TASK PROMPT:
Go through the following data and transcribe exactly the stretch of lines from the one holding "Votre pause détente, calme et soleil" to the one holding "avec la lumière", both included.

=== Begin Enclosure ===

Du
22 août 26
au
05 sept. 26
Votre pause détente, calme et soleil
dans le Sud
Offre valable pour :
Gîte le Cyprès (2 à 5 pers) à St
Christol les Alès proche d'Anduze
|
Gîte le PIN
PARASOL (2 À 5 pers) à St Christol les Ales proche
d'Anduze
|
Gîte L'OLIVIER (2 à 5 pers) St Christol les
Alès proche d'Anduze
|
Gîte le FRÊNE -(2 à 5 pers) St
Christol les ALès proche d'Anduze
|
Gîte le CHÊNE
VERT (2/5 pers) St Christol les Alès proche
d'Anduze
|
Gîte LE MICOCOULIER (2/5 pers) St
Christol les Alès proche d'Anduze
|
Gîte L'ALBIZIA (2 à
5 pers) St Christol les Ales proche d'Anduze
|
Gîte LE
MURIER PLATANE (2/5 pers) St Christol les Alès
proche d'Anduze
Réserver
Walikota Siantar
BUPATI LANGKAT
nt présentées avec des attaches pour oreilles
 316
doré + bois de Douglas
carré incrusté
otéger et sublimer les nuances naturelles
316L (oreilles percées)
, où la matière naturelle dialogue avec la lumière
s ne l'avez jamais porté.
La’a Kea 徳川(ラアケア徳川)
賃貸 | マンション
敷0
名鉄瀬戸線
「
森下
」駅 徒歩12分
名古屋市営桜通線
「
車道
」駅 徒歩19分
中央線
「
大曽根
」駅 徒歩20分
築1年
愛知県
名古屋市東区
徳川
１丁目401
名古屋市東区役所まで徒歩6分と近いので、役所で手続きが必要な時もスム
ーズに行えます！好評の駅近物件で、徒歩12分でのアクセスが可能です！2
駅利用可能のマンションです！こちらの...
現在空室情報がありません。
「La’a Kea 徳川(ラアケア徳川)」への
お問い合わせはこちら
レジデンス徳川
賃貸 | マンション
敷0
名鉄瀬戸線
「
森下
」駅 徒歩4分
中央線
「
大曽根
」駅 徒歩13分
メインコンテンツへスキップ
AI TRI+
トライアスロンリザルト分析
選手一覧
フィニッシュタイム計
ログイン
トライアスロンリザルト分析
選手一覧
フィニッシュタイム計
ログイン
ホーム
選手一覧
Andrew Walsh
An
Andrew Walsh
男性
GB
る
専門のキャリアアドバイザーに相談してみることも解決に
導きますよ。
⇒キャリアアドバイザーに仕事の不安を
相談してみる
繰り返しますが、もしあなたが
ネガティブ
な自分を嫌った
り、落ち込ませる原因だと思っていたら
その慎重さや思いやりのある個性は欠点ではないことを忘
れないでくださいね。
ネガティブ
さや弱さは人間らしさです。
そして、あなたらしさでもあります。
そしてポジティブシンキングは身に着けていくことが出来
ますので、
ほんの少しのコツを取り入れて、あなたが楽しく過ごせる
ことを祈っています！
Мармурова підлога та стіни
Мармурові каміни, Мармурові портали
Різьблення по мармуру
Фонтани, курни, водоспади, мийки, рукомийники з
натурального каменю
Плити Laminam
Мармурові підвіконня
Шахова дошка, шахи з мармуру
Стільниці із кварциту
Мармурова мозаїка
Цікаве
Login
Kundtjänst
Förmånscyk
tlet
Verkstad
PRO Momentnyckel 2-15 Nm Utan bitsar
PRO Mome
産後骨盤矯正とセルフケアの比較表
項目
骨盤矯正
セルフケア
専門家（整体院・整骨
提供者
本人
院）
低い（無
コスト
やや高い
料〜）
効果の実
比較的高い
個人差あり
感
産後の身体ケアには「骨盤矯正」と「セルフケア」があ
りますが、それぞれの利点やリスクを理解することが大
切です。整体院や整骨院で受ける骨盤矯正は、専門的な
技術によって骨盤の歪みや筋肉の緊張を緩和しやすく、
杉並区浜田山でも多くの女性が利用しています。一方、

=== End Enclosure ===

RESPONSE AREA:
Votre pause détente, calme et soleil
dans le Sud
Offre valable pour :
Gîte le Cyprès (2 à 5 pers) à St
Christol les Alès proche d'Anduze
|
Gîte le PIN
PARASOL (2 À 5 pers) à St Christol les Ales proche
d'Anduze
|
Gîte L'OLIVIER (2 à 5 pers) St Christol les
Alès proche d'Anduze
|
Gîte le FRÊNE -(2 à 5 pers) St
Christol les ALès proche d'Anduze
|
Gîte le CHÊNE
VERT (2/5 pers) St Christol les Alès proche
d'Anduze
|
Gîte LE MICOCOULIER (2/5 pers) St
Christol les Alès proche d'Anduze
|
Gîte L'ALBIZIA (2 à
5 pers) St Christol les Ales proche d'Anduze
|
Gîte LE
MURIER PLATANE (2/5 pers) St Christol les Alès
proche d'Anduze
Réserver
Walikota Siantar
BUPATI LANGKAT
nt présentées avec des attaches pour oreilles
 316
doré + bois de Douglas
carré incrusté
otéger et sublimer les nuances naturelles
316L (oreilles percées)
, où la matière naturelle dialogue avec la lumière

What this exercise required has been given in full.